I treated 4xx as permanent errors because they won’t improve by changing egress.

`newClientWithConnectTimeout`

This is where the “deterministic” part gets real.

Even if your app has a request timeout, TCP connect timing can still be messy unless the transport is configured.

By setting DialContext on the transport’s Dialer, I ensured the client fails quickly and consistently.

Example run: primary blackholed, backup works

In my environment, the primary egress path sometimes behaved like a blackhole route: packets got dropped without immediate refusal.
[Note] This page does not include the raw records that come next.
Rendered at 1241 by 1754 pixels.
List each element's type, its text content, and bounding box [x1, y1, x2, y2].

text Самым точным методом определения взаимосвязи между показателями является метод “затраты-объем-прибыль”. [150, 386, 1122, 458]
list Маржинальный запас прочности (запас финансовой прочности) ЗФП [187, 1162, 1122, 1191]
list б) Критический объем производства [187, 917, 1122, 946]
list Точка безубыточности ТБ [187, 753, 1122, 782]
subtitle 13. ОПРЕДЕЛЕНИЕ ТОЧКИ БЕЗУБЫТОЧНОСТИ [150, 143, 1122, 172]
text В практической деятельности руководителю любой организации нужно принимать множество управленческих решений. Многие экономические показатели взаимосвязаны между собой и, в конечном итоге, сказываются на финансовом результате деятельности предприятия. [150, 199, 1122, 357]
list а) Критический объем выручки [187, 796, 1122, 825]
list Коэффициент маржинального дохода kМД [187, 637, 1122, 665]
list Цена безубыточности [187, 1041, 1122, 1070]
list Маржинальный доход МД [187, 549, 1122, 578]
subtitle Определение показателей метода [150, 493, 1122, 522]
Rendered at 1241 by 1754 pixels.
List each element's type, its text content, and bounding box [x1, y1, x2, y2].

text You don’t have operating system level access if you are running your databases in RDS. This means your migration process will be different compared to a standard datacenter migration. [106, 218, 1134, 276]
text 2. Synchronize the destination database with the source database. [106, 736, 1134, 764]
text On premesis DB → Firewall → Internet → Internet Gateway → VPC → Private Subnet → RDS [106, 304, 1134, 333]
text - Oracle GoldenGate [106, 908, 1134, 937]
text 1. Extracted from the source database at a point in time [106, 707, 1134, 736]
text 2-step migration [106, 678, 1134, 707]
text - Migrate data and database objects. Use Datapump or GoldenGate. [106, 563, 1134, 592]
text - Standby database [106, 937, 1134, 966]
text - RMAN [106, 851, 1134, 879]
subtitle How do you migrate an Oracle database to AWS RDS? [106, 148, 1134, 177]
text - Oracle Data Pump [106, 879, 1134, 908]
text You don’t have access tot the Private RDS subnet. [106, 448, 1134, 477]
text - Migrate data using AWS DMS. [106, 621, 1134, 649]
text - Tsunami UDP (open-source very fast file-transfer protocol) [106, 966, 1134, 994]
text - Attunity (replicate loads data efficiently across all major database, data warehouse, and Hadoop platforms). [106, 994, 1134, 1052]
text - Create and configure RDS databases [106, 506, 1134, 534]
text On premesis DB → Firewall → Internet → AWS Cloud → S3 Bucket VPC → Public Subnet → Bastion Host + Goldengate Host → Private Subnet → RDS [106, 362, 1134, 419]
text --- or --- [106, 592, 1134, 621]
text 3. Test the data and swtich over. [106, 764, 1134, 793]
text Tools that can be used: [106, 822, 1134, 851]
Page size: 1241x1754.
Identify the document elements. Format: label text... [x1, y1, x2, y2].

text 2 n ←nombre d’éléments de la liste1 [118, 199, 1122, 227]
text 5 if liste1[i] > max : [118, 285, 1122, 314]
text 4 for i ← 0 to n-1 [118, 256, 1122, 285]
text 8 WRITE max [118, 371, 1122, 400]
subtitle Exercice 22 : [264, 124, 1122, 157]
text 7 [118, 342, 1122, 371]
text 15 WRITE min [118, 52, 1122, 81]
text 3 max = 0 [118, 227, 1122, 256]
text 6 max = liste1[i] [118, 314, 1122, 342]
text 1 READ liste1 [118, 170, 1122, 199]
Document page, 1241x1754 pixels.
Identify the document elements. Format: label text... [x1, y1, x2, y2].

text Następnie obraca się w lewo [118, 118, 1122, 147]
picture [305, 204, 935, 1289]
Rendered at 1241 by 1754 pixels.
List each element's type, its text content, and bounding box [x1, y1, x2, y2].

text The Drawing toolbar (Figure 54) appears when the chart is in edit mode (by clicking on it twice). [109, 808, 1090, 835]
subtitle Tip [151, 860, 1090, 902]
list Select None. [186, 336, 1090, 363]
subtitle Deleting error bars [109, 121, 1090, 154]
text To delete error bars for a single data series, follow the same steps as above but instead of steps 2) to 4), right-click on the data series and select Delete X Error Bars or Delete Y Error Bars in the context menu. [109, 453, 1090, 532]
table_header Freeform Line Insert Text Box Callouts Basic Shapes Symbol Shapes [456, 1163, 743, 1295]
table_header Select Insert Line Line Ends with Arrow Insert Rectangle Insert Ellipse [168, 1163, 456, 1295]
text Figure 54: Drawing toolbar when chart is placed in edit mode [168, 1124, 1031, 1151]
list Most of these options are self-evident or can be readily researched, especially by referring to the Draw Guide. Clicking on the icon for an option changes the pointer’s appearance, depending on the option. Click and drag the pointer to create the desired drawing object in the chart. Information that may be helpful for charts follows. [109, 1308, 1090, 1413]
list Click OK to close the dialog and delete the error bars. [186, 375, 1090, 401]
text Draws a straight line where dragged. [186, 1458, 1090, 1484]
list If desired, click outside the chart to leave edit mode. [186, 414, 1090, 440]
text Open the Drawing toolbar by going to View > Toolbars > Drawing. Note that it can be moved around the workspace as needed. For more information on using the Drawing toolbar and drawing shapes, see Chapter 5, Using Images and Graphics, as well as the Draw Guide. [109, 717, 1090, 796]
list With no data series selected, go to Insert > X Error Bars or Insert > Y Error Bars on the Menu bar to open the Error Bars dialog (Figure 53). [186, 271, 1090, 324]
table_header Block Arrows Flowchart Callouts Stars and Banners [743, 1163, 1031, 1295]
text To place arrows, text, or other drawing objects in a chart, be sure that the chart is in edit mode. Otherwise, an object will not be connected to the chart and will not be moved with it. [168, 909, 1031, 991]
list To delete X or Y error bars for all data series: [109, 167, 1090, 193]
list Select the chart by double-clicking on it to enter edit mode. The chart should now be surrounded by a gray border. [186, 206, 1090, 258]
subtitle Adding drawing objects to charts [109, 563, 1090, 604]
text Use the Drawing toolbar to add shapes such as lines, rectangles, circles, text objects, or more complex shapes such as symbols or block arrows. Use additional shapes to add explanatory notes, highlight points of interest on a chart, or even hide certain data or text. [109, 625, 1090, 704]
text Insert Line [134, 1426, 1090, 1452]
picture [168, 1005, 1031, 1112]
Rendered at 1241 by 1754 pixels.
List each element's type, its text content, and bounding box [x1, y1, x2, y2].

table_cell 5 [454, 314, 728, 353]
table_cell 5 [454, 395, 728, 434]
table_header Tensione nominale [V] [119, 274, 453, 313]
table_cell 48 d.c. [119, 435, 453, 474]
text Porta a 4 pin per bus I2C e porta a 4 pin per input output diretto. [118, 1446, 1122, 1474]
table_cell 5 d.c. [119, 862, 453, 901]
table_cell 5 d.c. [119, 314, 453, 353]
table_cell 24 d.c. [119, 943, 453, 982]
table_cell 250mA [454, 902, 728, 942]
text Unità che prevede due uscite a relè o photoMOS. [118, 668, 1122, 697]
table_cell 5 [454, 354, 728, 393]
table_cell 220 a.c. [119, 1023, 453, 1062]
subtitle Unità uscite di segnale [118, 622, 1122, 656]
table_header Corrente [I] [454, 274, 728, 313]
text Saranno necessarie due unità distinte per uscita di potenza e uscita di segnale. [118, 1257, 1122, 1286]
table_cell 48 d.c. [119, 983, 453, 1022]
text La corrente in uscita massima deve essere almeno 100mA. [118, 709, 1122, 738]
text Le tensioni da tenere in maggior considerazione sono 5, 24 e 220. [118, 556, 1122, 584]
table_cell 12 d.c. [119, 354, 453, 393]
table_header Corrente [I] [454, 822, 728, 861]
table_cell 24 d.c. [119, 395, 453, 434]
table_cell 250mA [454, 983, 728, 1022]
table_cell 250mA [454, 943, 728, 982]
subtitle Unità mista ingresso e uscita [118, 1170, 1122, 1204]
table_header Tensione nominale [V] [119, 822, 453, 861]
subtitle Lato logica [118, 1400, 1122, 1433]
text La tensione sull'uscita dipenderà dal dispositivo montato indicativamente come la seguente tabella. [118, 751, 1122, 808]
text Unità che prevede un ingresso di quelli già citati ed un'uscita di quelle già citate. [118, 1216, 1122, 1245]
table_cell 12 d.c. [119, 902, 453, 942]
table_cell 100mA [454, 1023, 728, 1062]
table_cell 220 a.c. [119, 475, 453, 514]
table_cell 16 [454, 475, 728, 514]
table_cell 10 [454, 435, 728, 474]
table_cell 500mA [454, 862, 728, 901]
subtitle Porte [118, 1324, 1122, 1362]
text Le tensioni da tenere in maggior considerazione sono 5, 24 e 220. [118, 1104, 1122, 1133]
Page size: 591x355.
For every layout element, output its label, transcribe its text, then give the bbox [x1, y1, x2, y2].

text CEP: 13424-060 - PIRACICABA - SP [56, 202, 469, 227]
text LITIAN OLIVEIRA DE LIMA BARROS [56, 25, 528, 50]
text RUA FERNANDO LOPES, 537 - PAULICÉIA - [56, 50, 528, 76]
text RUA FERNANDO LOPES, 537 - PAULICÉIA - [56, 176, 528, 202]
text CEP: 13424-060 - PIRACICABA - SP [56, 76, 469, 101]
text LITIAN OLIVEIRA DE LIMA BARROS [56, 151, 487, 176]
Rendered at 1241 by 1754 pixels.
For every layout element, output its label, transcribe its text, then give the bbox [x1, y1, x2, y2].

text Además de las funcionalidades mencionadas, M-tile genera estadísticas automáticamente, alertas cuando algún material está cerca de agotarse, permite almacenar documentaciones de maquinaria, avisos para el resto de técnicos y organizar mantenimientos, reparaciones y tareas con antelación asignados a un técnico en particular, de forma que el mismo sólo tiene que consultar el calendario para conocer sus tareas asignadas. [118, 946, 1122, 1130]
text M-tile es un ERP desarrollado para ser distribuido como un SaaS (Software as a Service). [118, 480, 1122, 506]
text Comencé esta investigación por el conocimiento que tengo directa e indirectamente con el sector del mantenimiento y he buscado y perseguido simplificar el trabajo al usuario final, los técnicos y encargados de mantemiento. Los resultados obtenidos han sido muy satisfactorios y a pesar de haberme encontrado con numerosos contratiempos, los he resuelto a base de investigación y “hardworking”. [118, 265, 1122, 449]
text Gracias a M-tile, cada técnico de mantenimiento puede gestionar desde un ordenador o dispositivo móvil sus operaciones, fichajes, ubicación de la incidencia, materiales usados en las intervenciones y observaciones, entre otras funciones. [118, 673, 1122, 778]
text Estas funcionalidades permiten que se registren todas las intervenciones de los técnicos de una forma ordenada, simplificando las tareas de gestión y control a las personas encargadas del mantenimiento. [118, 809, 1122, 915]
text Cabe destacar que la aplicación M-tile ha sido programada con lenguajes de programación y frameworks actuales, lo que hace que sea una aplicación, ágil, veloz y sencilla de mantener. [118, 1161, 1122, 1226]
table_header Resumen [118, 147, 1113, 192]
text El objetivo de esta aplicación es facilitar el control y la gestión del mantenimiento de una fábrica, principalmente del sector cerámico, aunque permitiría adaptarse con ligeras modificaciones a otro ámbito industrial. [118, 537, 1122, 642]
That’s the worst case for long TCP timeouts. With the client above:

Primary connect failed within ConnectTimeout (500ms)
Fallback immediately tried the backup within its own deadline
Total added latency stayed bounded (roughly connect timeout + backup request timeout)

What happened in practice:

Service logs showed selected endpoint=backup
Latency stayed under a couple seconds instead of tens of seconds
Retries became unnecessary, reducing load spikes on the broken egress path

Observability: how I made it debuggable

I didn’t rely only on the client returning success/failure. I logged the endpoint selection as a first-class field.

Here’s a minimal pattern I used:

selectedEndpoint := "primary"
respBody, selectedEndpoint, err := selector.DoJSONPost(ctx, httpClient, payloadReader, "application/json")
if err != nil {
	log.Printf("egress=unknown selected=%s err=%v", selectedEndpoint, err)
	return
}
log.Printf("egress=success selected=%s bytes=%d", selectedEndpoint, len(respBody))

This “selected=primary|backup” signal was the difference between guessing and knowing what the system did during an incident.

Security and safety notes I learned the hard way

Fallback must not change semantics: both endpoints must behave equivalently (auth, headers, request shape), otherwise you’ll create “success on backup but wrong behavior” incidents.
Don’t fallback on 4xx: deterministic fallback shouldn’t mask client-side bugs.
Keep timeouts short and bounded: too-short timeouts create cascading failures during transient latency spikes.

FinOps angle: why this reduced cost

When egress is failing, retries amplify network usage and can trigger autoscaling (CPU, queue depth, more instances), which can increase spend fast—especially across hybrid links.

Bounding request time and controlling retry/fallback logic reduced:

wasted outbound traffic
tail latency-induced concurrency
“panic scale-out” triggered by hung connections

In other words, the deterministic client helped both reliability and cloud spend.

Conclusion

I implemented deterministic fallback egress for a hybrid, multi-region setup by pushing fail-fast connect timeouts and explicit primary→backup switching into the application layer. By controlling attempt deadlines in the HTTP transport and making fallback decisions based on concrete network errors, I replaced unpredictable network failover behavior with consistent, debuggable client behavior—keeping latency bounded and reducing avoidable retry-driven load.